Série d'exercices —
• A. Recopiez fidèlement le passage de l'entretien sur la vente qui commence par les mots contenant « Reprendre les propos » et se termine par « termes d’une guerre. ».
• B. Prolongez l'entretien sur la vente en enchaînant directement après sa dernière phrase.

Document source —
Bien régler la com’, c’est pour éviter les malentendus ?
Reprendre les propos est la meilleure façon de vérifier que la personne a
bien assimilé votre message. A chaque étape s’assurer que la personne en
face de vous a bien compris. Grace à cette technique, on visualise le chemin
parcouru, étape par étape. Et on obtient l’adhésion de l’interlocuteur.
Vous recourez à un jargon martial, pourquoi ?
La vente se vit comme une bataille. C’est quelque chose de martial, par
nature. On a toujours tendance à faire attention à ce qu’on achète et le
vendeur a toujours tendance à «arracher» des contrats. On parle de
résistance à l’achat. Tous ces mots nous renvoient aux termes d’une guerre.
Gagner une guerre est un moment d’effusion. Pourquoi rester discret sur un
stand?
Justement, il faut penser à l’avenir et ne pas heurter la personne en face
de vous pour perpétuer la relation commerciale. Il y a une joie démesurée,
le partenaire penserait à une «arnaque».
Se faire aider par un interprète, c’est utile dites-vous ?

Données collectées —
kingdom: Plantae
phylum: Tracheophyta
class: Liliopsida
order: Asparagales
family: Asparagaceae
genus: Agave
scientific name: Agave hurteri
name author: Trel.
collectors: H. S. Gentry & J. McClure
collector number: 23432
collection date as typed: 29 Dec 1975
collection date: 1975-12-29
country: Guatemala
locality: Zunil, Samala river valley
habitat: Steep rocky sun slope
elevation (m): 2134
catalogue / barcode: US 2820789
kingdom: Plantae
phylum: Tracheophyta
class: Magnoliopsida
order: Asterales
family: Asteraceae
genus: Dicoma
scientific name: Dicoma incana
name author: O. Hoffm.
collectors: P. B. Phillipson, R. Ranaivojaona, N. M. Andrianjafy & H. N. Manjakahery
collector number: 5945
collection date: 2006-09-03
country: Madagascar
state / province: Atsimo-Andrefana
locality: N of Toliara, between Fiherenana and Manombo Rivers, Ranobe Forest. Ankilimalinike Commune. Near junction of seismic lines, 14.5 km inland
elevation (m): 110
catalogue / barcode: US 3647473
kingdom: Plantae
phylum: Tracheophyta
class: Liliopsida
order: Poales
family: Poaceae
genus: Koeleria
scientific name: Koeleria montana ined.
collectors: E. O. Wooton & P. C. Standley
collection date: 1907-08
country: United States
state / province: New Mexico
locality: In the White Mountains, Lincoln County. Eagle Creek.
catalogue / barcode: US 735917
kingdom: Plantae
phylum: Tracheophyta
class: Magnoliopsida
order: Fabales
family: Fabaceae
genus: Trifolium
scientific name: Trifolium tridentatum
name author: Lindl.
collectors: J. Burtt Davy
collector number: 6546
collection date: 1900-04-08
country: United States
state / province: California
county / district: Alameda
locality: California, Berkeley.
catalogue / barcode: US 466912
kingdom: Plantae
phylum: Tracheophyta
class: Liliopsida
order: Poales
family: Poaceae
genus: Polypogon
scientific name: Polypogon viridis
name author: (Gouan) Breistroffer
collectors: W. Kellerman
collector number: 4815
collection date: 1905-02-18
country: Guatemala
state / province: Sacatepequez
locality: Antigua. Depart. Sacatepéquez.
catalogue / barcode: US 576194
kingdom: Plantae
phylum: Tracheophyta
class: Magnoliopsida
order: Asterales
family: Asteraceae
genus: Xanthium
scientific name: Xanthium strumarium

Réponses finales —
• A.
Reprendre les propos est la meilleure façon de vérifier que la personne a
bien assimilé votre message. A chaque étape s’assurer que la personne en
face de vous a bien compris. Grace à cette technique, on visualise le chemin
parcouru, étape par étape. Et on obtient l’adhésion de l’interlocuteur.
Vous recourez à un jargon martial, pourquoi ?
La vente se vit comme une bataille. C’est quelque chose de martial, par
nature. On a toujours tendance à faire attention à ce qu’on achète et le
vendeur a toujours tendance à «arracher» des contrats. On parle de
résistance à l’achat. Tous ces mots nous renvoient aux termes d’une guerre.

• B.
On se ménage deux choses en recourant à un interprète. On peut mieux
réfléchir à la réponse que l’on donne et en prenant un «natif» du pays, on
évite les problèmes d’interprétation qui portent à confusion parce qu’il y a
des choses que l’on ne peut pas traduire dans une langue.
Repérer le décisionnaire, pour ne pas se tromper de guerre ?
Parfois les décisionnaires, par calcul tactique, se cachent. Bien les
repérer pour éviter une désillusion. Le décisionnaire c’est la personne sur
laquelle il faut focaliser.
Pourquoi préparer les concessions, à l’avance?
Dans toutes négociations il y a certainement des concessions. Il faut
toujours donner le sentiment à votre interlocuteur que vous avez accepté de
lui concéder quelque chose.
Qu’est-ce que l’écoute active, au juste ?
L’écoute doit être active. Se taire vaut parfois mieux que de prendre la
parole.
Disposer des outils d’aide à la vente sur un stand, c’est élémentaire ?
Ça peut paraître élémentaire mais c’est extraordinaire le nombre de fois où
les gens se ramènent encore une fois avec les mêmes catalogues négligeant
les us et coutumes du pays. Avoir de catalogues avec des photos de femmes
dans un pays puritain où se genre de choses n’est pas accepté.
Accepter l’objection. Comment ça facilite la vente ?
Beaucoup de gens ne sont pas prêts à l’objection. Quand l’interlocuteur
soulève une objection, toute leur stratégie tombe à l’eau alors que
l’objection est un élément très intéressant dans une conversation, car elle
nourrit la suite de la négociation. Un bon négociateur sait utiliser une
objection en sa faveur. Mettre en place un environnement de confiance est
rassurant pour l’acheteur.
L’accord final peut être explicite ou implicite ?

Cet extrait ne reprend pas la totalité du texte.